Page MenuHomePhabricator

Explore data questions around IP blocks
Open, MediumPublic

Description

Motivation

We want to collect data to understand the pervasiveness and impact of blocks on our platform.

Some data questions we have in mind are:

  • How many IPs are blocked on our wikis? How many users are blocked?
  • How has this changed over time? Hard blocks vs soft blocks?
  • How many get unblocked, and how long are the blocks? (Does the length of the block match how long the proxies are being abused?)
  • Of all IPs in the world, what % are blocked? Which countries are blocked more than others? Which communities/wikis are blocked more than others?
  • How many people report being blocked & ask for exemptions? How many organizers? How many exemptions get granted?
  • How many LTAs are we blocking?
    • How many IPs are getting blocked because of how many LTAs?
  • How many VPNs / private networks are blocked?
  • How many bots have been spun up to do the blocks? On which wikis?
  • How many IP edits are published? How many reverted?
    • How does this change per project? Over time?
  • How many people are we losing because of VPN/proxy blocks? Logged-in people?
  • How many people who can't edit as an IP make an account?
  • Impact on stewards, UTRS, other queues?
  • How many people start as IP editors?
  • What is the current user flow like for IP edits? What might the user flow look like if IP edits are eliminated?
    • Is it different for different wikis? (For some projects, the main source of logged-in editors is people who started editing at one of the big Wikipedias. For others, the main source of editors might be IPs who decided to create an account.)
  • Do we know enough about the difference between editors who started by creating an account vs editors whose first edit was logged out?
  • How many admins and moderators are available? What is their bandwidth like? What kind of qualitative information can we get about their experiences?
  • What kind of bot support is available to flag or revert potentially malicious edits?
  • In which languages does it work? Are local/fluent speakers able to adjust it?
  • At wikis that require registration, what will happen to ORES, which relies heavily (40%?) on the fact that someone is logged out to determine whether an edit is vandalism?
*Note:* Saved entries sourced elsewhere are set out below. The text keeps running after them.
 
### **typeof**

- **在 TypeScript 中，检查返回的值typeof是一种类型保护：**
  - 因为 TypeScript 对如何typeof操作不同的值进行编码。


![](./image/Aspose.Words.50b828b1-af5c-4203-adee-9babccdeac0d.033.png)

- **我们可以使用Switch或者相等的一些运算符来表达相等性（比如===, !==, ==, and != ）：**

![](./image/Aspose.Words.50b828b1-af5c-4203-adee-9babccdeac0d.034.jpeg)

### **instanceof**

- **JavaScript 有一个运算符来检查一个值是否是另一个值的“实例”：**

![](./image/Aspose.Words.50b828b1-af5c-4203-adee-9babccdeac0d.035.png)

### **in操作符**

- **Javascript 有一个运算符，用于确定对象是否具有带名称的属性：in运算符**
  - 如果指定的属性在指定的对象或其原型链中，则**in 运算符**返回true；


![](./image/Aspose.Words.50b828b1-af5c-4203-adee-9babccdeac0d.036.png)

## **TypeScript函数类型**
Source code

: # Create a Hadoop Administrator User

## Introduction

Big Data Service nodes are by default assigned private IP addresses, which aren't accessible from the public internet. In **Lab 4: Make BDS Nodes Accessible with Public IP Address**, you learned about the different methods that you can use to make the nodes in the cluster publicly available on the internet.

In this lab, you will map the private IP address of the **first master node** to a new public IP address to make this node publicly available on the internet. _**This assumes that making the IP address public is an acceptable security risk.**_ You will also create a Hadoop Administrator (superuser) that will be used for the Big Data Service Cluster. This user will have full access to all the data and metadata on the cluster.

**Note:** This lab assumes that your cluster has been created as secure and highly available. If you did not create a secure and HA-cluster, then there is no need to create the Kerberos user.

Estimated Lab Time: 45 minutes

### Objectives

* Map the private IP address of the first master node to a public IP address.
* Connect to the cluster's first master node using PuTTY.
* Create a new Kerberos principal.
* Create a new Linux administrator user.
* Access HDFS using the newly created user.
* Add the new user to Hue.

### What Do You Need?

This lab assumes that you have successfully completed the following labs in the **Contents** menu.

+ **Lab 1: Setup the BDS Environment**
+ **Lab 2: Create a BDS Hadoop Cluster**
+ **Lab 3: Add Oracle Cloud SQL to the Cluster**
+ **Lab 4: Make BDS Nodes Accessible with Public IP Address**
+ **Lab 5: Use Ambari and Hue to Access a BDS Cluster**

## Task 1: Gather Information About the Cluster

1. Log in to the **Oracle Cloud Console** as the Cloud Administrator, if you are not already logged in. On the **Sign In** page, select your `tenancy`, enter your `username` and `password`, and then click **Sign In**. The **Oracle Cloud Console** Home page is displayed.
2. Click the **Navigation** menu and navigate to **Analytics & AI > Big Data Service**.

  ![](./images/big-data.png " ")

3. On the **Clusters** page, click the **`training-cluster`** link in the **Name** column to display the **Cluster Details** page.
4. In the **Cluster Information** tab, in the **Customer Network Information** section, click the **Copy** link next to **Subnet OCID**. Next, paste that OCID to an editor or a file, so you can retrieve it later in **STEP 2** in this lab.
This is not an exhaustive list. We will add more questions to this list as they come up.

The goal for this ticket is to find which data questions we can answer, which ones we cannot and which ones need additional instrumentation to answer.

Event Timeline

Niharika triaged this task as Medium priority.
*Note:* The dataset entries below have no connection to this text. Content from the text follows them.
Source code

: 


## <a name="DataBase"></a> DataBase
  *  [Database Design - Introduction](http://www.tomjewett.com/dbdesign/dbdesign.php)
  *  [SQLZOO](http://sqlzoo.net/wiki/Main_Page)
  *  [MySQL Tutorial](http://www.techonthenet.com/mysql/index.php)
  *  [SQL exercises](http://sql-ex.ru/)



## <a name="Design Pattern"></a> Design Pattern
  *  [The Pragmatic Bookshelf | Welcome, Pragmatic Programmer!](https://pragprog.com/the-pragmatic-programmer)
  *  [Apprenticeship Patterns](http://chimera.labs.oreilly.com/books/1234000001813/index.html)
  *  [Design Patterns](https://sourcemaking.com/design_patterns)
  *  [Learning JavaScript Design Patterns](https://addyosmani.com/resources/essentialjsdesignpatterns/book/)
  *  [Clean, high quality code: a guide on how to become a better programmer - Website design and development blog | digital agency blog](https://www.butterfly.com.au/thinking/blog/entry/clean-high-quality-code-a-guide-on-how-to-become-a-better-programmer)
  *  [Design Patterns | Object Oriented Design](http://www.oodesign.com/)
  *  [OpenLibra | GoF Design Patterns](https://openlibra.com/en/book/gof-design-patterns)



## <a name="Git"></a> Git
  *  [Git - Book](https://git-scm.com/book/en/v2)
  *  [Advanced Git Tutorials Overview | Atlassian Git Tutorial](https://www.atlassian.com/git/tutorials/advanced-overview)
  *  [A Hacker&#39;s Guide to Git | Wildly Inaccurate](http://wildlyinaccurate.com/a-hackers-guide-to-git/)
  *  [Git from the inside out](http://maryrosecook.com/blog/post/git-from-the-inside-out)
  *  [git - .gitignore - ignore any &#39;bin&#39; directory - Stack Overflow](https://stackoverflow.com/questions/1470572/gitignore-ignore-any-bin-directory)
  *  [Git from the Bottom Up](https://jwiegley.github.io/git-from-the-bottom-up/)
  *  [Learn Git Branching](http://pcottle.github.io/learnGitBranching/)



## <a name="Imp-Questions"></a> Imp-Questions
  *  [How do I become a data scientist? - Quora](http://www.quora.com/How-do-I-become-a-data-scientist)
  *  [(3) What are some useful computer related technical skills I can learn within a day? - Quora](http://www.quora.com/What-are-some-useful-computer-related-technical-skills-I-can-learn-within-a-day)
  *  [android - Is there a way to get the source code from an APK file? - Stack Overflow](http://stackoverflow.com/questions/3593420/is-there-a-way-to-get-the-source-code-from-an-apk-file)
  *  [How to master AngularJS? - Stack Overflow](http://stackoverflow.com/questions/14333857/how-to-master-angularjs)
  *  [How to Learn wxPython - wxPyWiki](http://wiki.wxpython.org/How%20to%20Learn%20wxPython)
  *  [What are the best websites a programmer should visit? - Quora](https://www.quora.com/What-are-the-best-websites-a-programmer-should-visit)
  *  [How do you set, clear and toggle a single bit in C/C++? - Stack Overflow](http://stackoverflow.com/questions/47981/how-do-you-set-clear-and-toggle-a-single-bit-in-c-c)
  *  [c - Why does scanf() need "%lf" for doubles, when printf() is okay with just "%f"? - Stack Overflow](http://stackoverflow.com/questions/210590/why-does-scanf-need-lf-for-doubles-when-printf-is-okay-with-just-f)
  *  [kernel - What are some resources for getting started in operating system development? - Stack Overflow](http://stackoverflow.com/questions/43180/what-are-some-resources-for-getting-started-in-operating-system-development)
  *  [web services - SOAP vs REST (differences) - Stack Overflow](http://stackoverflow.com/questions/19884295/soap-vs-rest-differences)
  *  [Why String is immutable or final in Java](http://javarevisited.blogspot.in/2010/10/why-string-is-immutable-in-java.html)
After reviewed the question list, we identified the questions that we already have or could have data answers. The other questions are great questions. But we don't have quantitative data to answer them yet,

What we already have

that following questions already had data available on existing dashboards or analysis reports.
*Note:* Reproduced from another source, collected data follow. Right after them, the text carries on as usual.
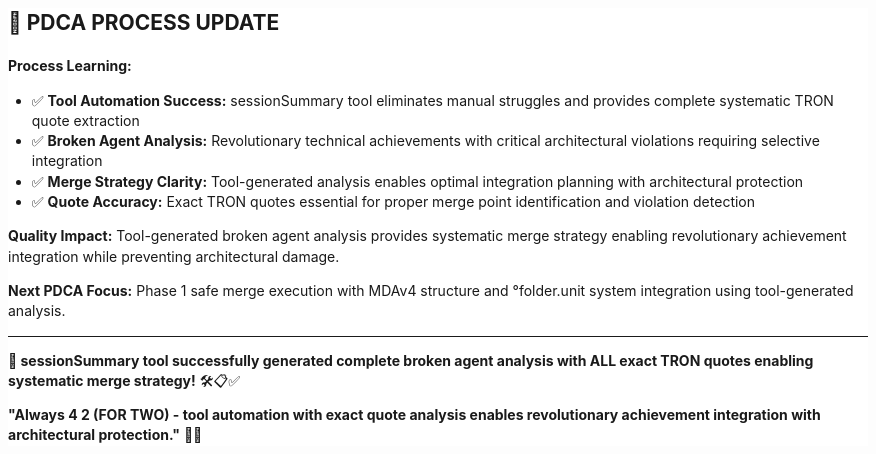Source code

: ## **🎯 PDCA PROCESS UPDATE**

**Process Learning:**
- ✅ **Tool Automation Success:** sessionSummary tool eliminates manual struggles and provides complete systematic TRON quote extraction
- ✅ **Broken Agent Analysis:** Revolutionary technical achievements with critical architectural violations requiring selective integration  
- ✅ **Merge Strategy Clarity:** Tool-generated analysis enables optimal integration planning with architectural protection
- ✅ **Quote Accuracy:** Exact TRON quotes essential for proper merge point identification and violation detection

**Quality Impact:** 
Tool-generated broken agent analysis provides systematic merge strategy enabling revolutionary achievement integration while preventing architectural damage.

**Next PDCA Focus:** 
Phase 1 safe merge execution with MDAv4 structure and °folder.unit system integration using tool-generated analysis.

---

**🎯 sessionSummary tool successfully generated complete broken agent analysis with ALL exact TRON quotes enabling systematic merge strategy!** 🛠️📋✅

**"Always 4 2 (FOR TWO) - tool automation with exact quote analysis enables revolutionary achievement integration with architectural protection."** 🚀✨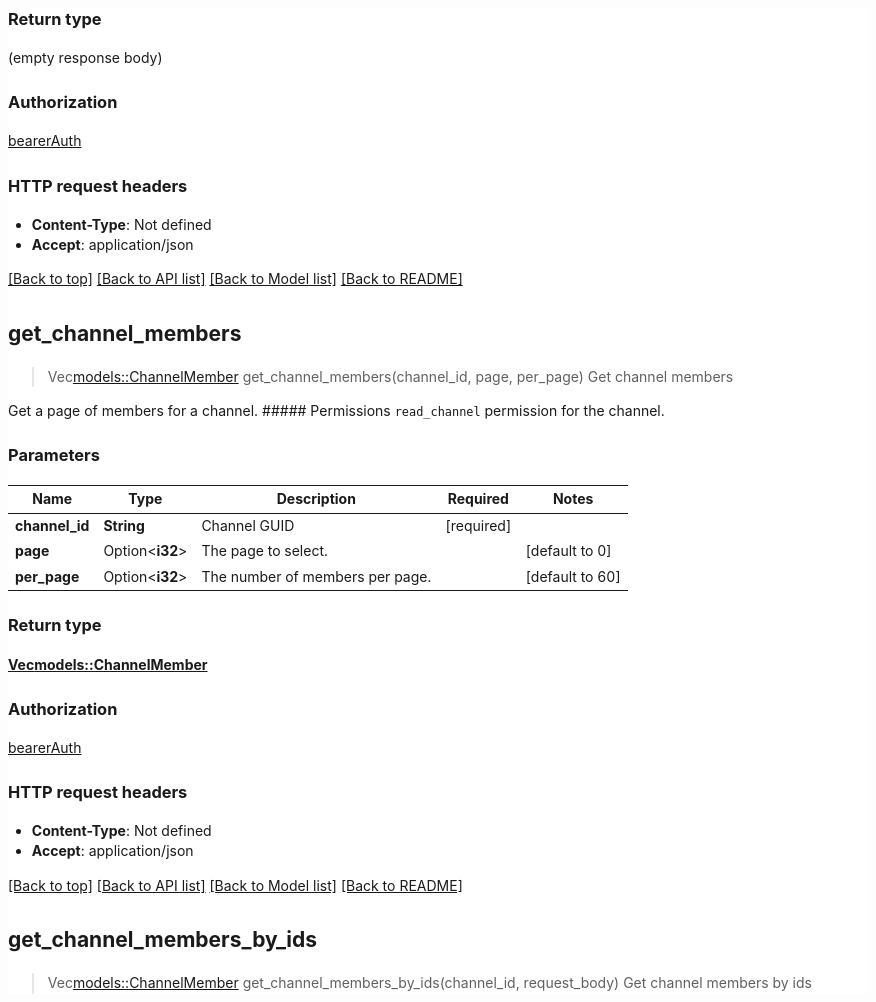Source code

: ### Return type

 (empty response body)

### Authorization

[bearerAuth](../README.md#bearerAuth)

### HTTP request headers

- **Content-Type**: Not defined
- **Accept**: application/json

[[Back to top]](#) [[Back to API list]](../README.md#documentation-for-api-endpoints) [[Back to Model list]](../README.md#documentation-for-models) [[Back to README]](../README.md)


## get_channel_members

> Vec<models::ChannelMember> get_channel_members(channel_id, page, per_page)
Get channel members

Get a page of members for a channel. ##### Permissions `read_channel` permission for the channel. 

### Parameters


Name | Type | Description  | Required | Notes
------------- | ------------- | ------------- | ------------- | -------------
**channel_id** | **String** | Channel GUID | [required] |
**page** | Option<**i32**> | The page to select. |  |[default to 0]
**per_page** | Option<**i32**> | The number of members per page. |  |[default to 60]

### Return type

[**Vec<models::ChannelMember>**](ChannelMember.md)

### Authorization

[bearerAuth](../README.md#bearerAuth)

### HTTP request headers

- **Content-Type**: Not defined
- **Accept**: application/json

[[Back to top]](#) [[Back to API list]](../README.md#documentation-for-api-endpoints) [[Back to Model list]](../README.md#documentation-for-models) [[Back to README]](../README.md)


## get_channel_members_by_ids

> Vec<models::ChannelMember> get_channel_members_by_ids(channel_id, request_body)
Get channel members by ids
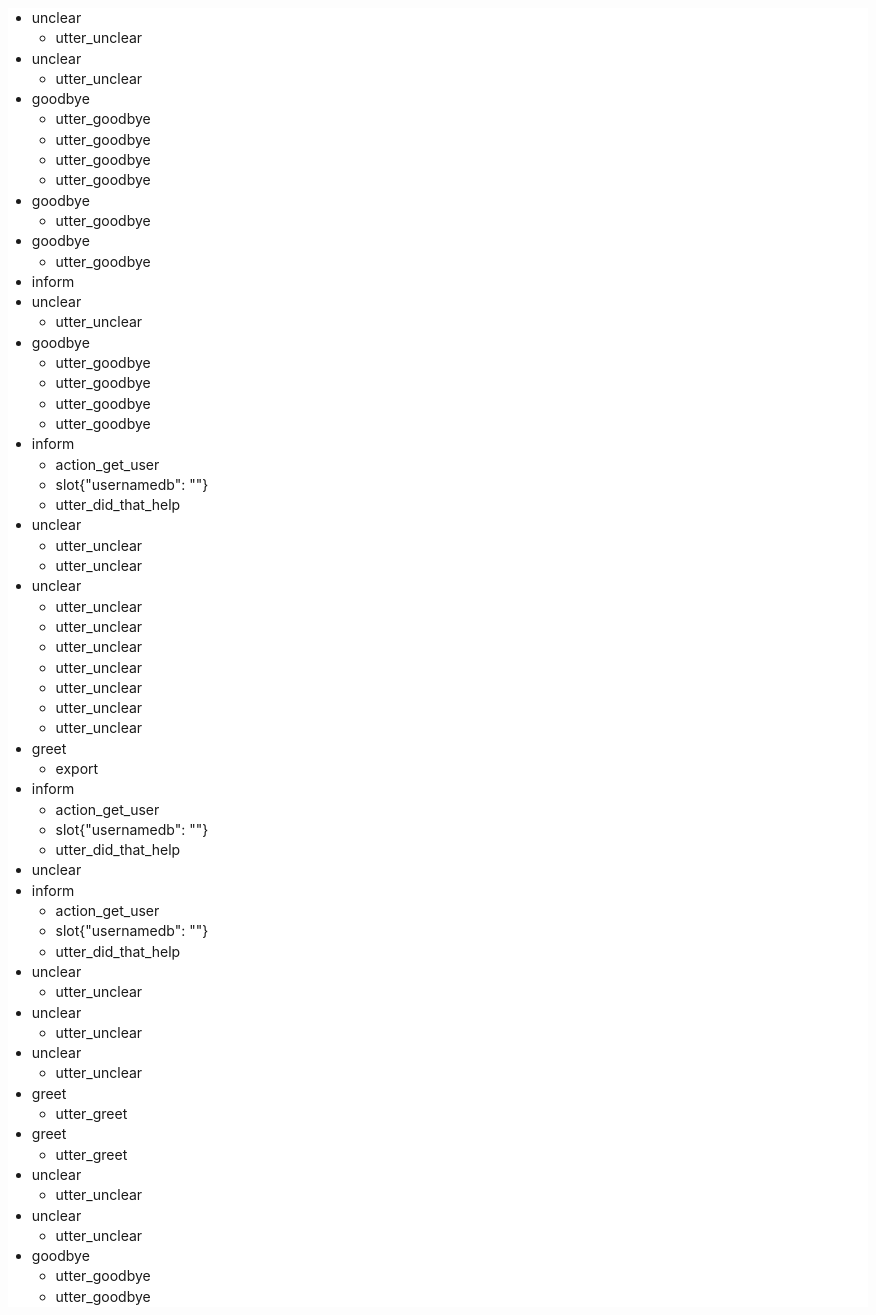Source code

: * unclear
    - utter_unclear
* unclear
    - utter_unclear
* goodbye
    - utter_goodbye
    - utter_goodbye
    - utter_goodbye
    - utter_goodbye
* goodbye
    - utter_goodbye
* goodbye
    - utter_goodbye
* inform
* unclear
    - utter_unclear
* goodbye
    - utter_goodbye
    - utter_goodbye
    - utter_goodbye
    - utter_goodbye
* inform
    - action_get_user
    - slot{"usernamedb": ""}
    - utter_did_that_help
* unclear
    - utter_unclear
    - utter_unclear
* unclear
    - utter_unclear
    - utter_unclear
    - utter_unclear
    - utter_unclear
    - utter_unclear
    - utter_unclear
    - utter_unclear
* greet
    - export
* inform
    - action_get_user
    - slot{"usernamedb": ""}
    - utter_did_that_help
* unclear
* inform
    - action_get_user
    - slot{"usernamedb": ""}
    - utter_did_that_help
* unclear
    - utter_unclear
* unclear
    - utter_unclear
* unclear
    - utter_unclear
* greet
    - utter_greet
* greet
    - utter_greet
* unclear
    - utter_unclear
* unclear
    - utter_unclear
* goodbye
    - utter_goodbye
    - utter_goodbye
  • How many IPs are blocked on our wikis? How many users are blocked? How has this changed over time?

    Available at IP masking dashboard
What we could have

One question we could have quantitative answer from available schema is

  • How hard blocks vs soft blocks?

Schema wmf_raw.mediawiki_ipblocks might have recorded related info.

Other questions we could have answer

Recently, Growth team and Editing team deployed instrumentations to track blocked account creations and blocked edit attempts. (T306018, T310390) With the instrumentations, we will be able to explore questions like:

  • Account creation related:
    • What is the geographic distribution of blocked account attempts?
    • How does the geographic distribution of blocked account attempts compare to successful account registrations?
    • Are we able to distinguish between “human” and “automated” account creation requests when it comes to blocked attempts?
  • Edit attempt related:
    • To what extent do blocks play a role in preventing potentially productive editors from making an edit?
    • What countries do blocked edit attempts most frequently occur?
    • What are the differences in frequency of blocked edit attempts by wiki, editing interface, and platform?
    • What types of IP blocks (local/global, short-/long-term) are more frequently encountered?
    • How many distinct users are stopped from editing by a block?

Have created below tickets to track the next step analyses.

  1. Explore measurement of hard blocks and soft blocks. T322679
  2. Analyze blocked account creations. T322680
  3. Analyze blocked edit attempts. T322682